Nel quadro del regno d’Italia (ossia la parte settentrionale della penisola e tutta la Toscana), Ivrea compare come sede autonoma per più ragioni, geopolitiche e culturali. Ma un motivo fondamentale, di carattere pratico, deve certamente essere stato la capacità della diocesi eporediese di garantire i mezzi necessari per una efficace doctrina: libri e uomini dotti. “Nella rinascita carolingia Ivrea sembra guadagnare un rango europeo”, ha scritto Mirella Ferrari, indagando la consistenza dei fondi della Biblioteca Capitolare: una trentina di codici manoscritti conservati a Ivrea risale al IX secolo; molti sono importati da un versante o dall’altro delle Alpi, ma almeno cinque si realizzarono in loco durante quella centuria.
Il numero complessivo è straordinario, soprattutto se paragonato con quello di altri fondi: la Biblioteca della Basilica di Sant’Ambrogio a Milano possiede tre codici del IX secolo, la Capitolare di Monza una decina, del monastero padano di Bobbio (lo scriptorium più importante dell’Italia settentrionale) sopravvivono circa sessanta dello stesso periodo. Tra l’altro, risale al secondo quarto del IX secolo, confezionata in area pavese o lombarda, una raccolta di leggi longobarde e imperiali, conservata appunto nella Biblioteca Capitolare di Ivrea (XXXIV [5]), in cui compaiono anche le disposizioni di Corteleona, con la famosa menzione del centro canavesano e del suo vescovo (f. 54r).

-------------------------

ATTIVITÀ 1>
Elenca le biblioteche o i fondi che il brano su Ivrea mette a confronto per i codici del IX secolo, indicando per ciascuno il numero di codici riportato.
ATTIVITÀ 2>
Secondo il brano su Ivrea, quale motivo pratico spiega perché Ivrea compare come sede autonoma nel regno d'Italia? Rispondi in una o due frasi.
ATTIVITÀ 3>
Per favore, ricopia dal brano su Ivrea il passo che inizia con le parole "Nel quadro del" e si ferma dopo "durante quella centuria.".

ESTRATTO DEI DATI>

-------------------------

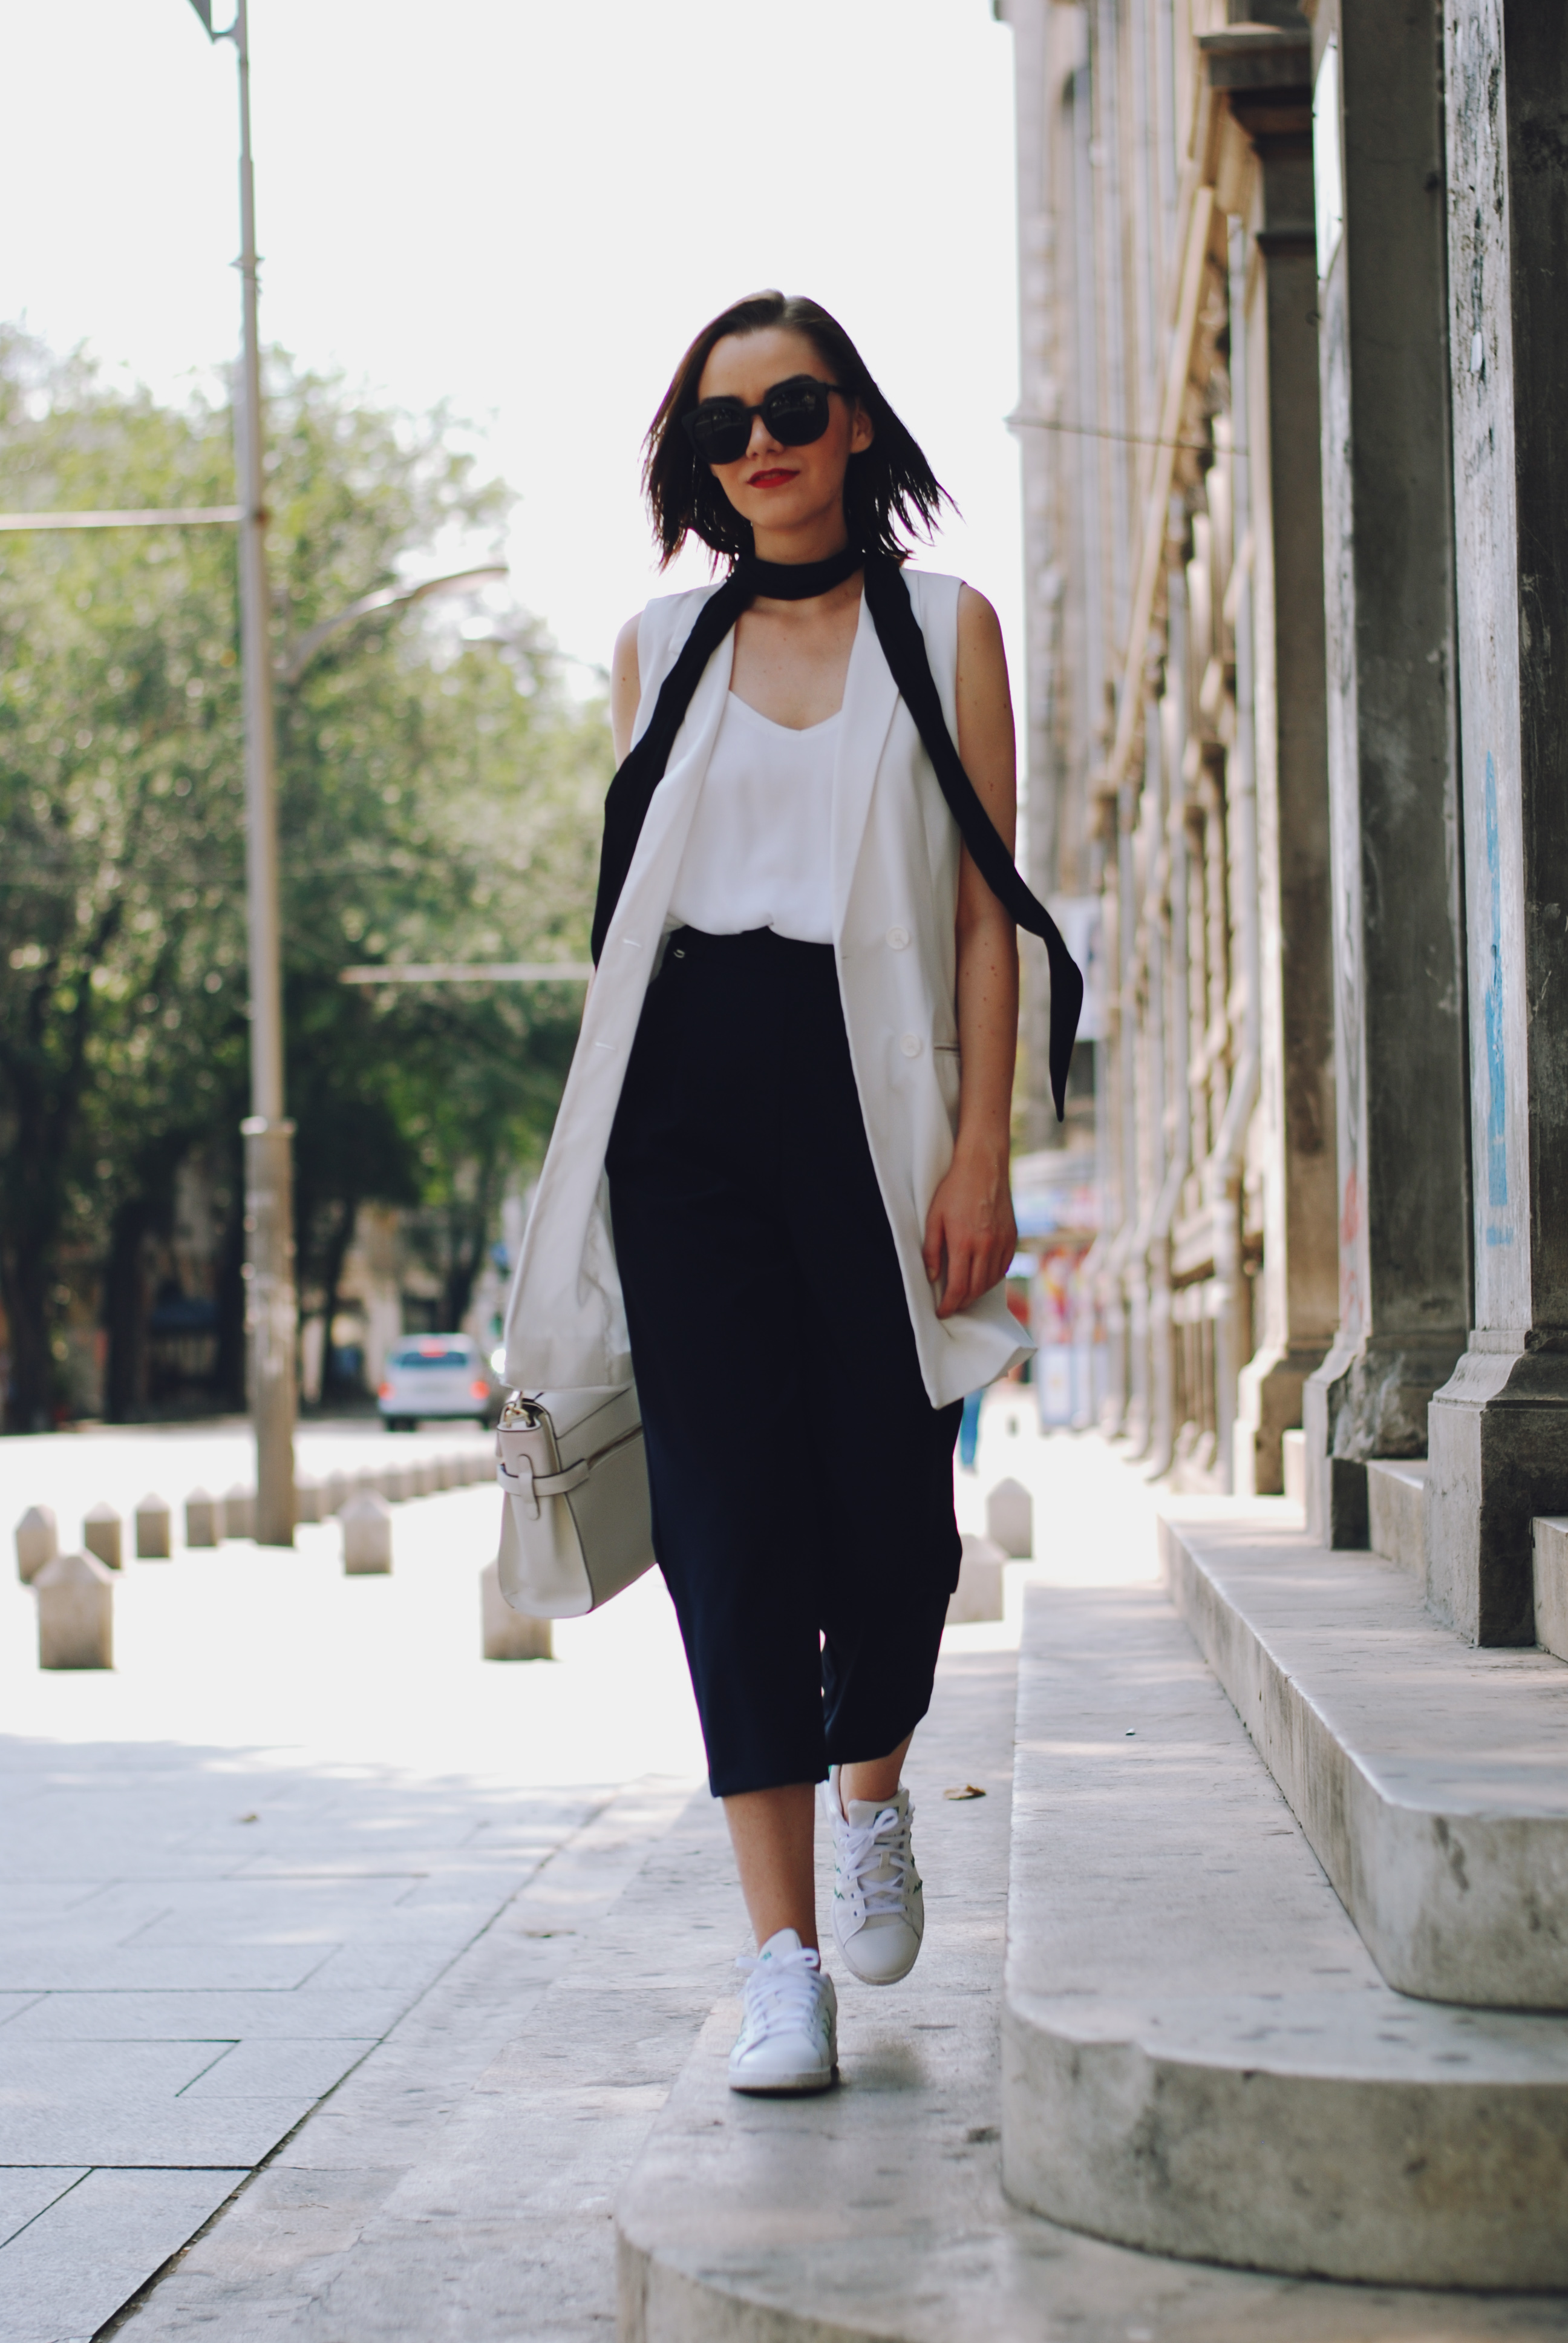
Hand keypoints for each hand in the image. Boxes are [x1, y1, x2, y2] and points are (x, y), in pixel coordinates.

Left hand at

-------------------------

RISPOSTA FINALE 1>
- Biblioteca Capitolare di Ivrea: una trentina di codici manoscritti
- Biblioteca della Basilica di Sant'Ambrogio a Milano: tre codici
- Capitolare di Monza: una decina
- Monastero padano di Bobbio: circa sessanta

RISPOSTA FINALE 2>
Il motivo pratico fondamentale sarebbe la capacità della diocesi eporediese di garantire i mezzi necessari per una efficace doctrina, cioè libri e uomini dotti.

RISPOSTA FINALE 3>
Nel quadro del regno d’Italia (ossia la parte settentrionale della penisola e tutta la Toscana), Ivrea compare come sede autonoma per più ragioni, geopolitiche e culturali. Ma un motivo fondamentale, di carattere pratico, deve certamente essere stato la capacità della diocesi eporediese di garantire i mezzi necessari per una efficace doctrina: libri e uomini dotti. “Nella rinascita carolingia Ivrea sembra guadagnare un rango europeo”, ha scritto Mirella Ferrari, indagando la consistenza dei fondi della Biblioteca Capitolare: una trentina di codici manoscritti conservati a Ivrea risale al IX secolo; molti sono importati da un versante o dall’altro delle Alpi, ma almeno cinque si realizzarono in loco durante quella centuria.